Long after my brother and I had ended that conversation, I pictured the men and the equipment that were tearing down the house that had been such a big part of my childhood. In my mind’s eye, I saw them start the process, picking apart the house room by room.
They began with the rooms with names, still called by the names of the aunts and uncles who had inhabited them long before I was born. Linda’s room was first, with its north and west facing windows and gauzy curtains, where a twin bed had sat tucked into a corner. I’d always thought it was a beautiful little room and to picture the gaping hole where it once had been felt like a gaping hole had been torn in my heart.
The boys’ room came next.
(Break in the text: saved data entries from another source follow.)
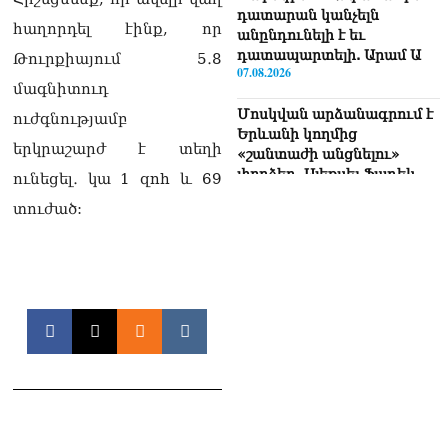
դատարան կանչելն
հաղորդել էինք, որ
անընդունելի է եւ
դատապարտելի. Արամ Ա
Թուրքիայում 5․8
07.08.2026
մագնիտուդ
Մոսկվան արձանագրում է
ուժգնությամբ
Երևանի կողմից
երկրաշարժ է տեղի
«շանտաժի անցնելու»
փորձեր․ Ալեքսեյ Ֆադեև
ունեցել․ կա 1 զnh և 69
06.08.2026
տուժած:
Նուբարաշենի
աղբավայրում տրակտորով
աղբը հրելիս այն լցվել է 29-
ամյա աշխատակցի վրա.
վերջինս մաhшցել է
06.08.2026
ՀՌՀ-ն «Կենտրոն»
հեռուստաընկերությանը
տուգանել է
06.08.2026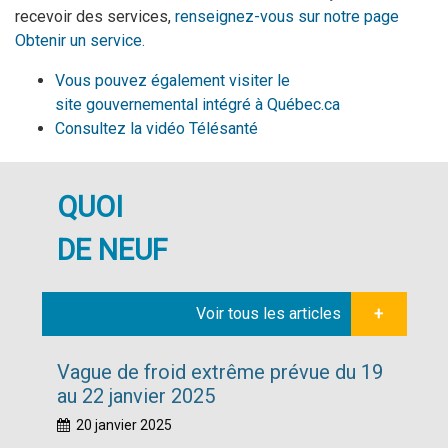
recevoir des services,
renseignez-vous sur notre page
Obtenir un service.
Vous pouvez également visiter le
site
gouvernemental intégré à
Québec.ca
Consultez la vidéo Télésanté
QUOI
DE NEUF
Voir tous les articles
+
Vague de froid extrême prévue du 19
au 22 janvier 2025
20 janvier 2025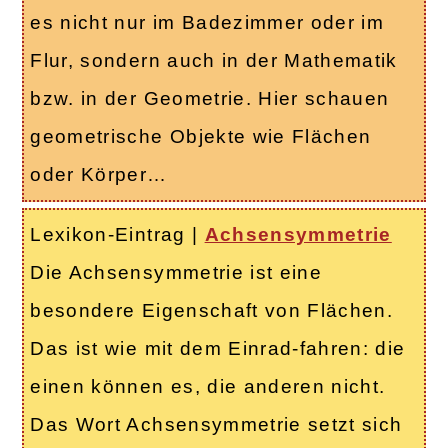
es nicht nur im Badezimmer oder im
Flur, sondern auch in der Mathematik
bzw. in der Geometrie. Hier schauen
geometrische Objekte wie Flächen
oder Körper…
Lexikon-Eintrag
|
Achsensymmetrie
Die Achsensymmetrie ist eine
besondere Eigenschaft von Flächen.
Das ist wie mit dem Einrad-fahren: die
einen können es, die anderen nicht.
Das Wort Achsensymmetrie setzt sich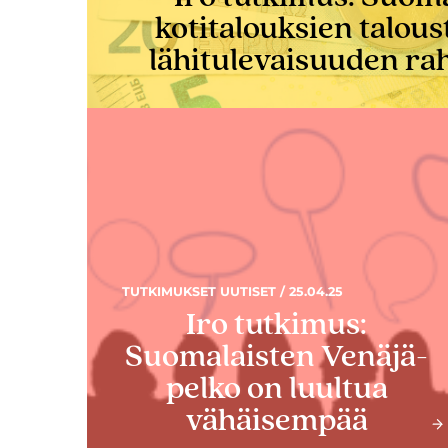
kotitalouksien talous
lähitulevaisuuden ra
TUTKIMUKSET UUTISET / 25.04.25
Iro tutkimus:
Suomalaisten Venäjä-
pelko on luultua
vähäisempää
The boys’, of course, refers my dad and his brothers. It was what my grandma called her sons even after their hair had turned gray, even after dementia had robbed her of their names. It was the name we called the room, my brother and I, even though as children it seemed impossible to imagine that those men who were our Grandma Ruby’s boys had ever been boys at all.
I imagine that Grandma’s room came next, the small little bedroom with the double bed and the pretty hurricane lamp with the yellow rose painted on it. The nightstand with the picture of my granddad who died before I was born. The place where my grandma had stood in front of the mirror and put on her jewelry, maybe even the turquoise ring I wear on my left hand.
Then came the living room, where we never sat or played, and the dining room, with the big south-facing window and the peach curtains, where the golden afternoon light filtered in, leaving warm patches on the carpet and the big pine dining room table, reflecting off the depression glass dishes sparkling on the hutch. I always remember that room in the waning light of summer afternoons, at that moment when the light turns golden and gilds everything. As a child, I thought it was the most beautiful room in the world.
Next came the kitchen, with the out-of-style pine cabinets and black hinges, where we’d spent many a night at Grandma’s making popcorn on the stovetop.
And finally, the room she called the “breezeway” or the “back porch,” a room built on to the back of the house at some point before I was born that served as the main gathering area. It was here that she sewed, read, watched TV, sat by the fire, maybe even painted her paintings. One hung over the huge mantle and the big brick hearth in front of the fireplace. Beautiful tongue-and-groove planks made the ceiling extravagant, an unexpected touch in a modest house. It was there in that room that we would spend time with Grandma, talking, laughing, eating popcorn and drinking copious amounts of sodas that weren’t allowed at home.
It’s been a few years since the house has been torn down, and I still haven’t gone down the road from my parents’ house to see the place where it used to stand. When I stay in my old bedroom, one of the windows faces her house, and I always stand in just the right place where my aunt and uncle’s house obscures the view and I can’t tell that her house is gone.
But it isn’t really gone, is it? It’s burned into my memory and my heart. And that house of memories will stand as long as I live.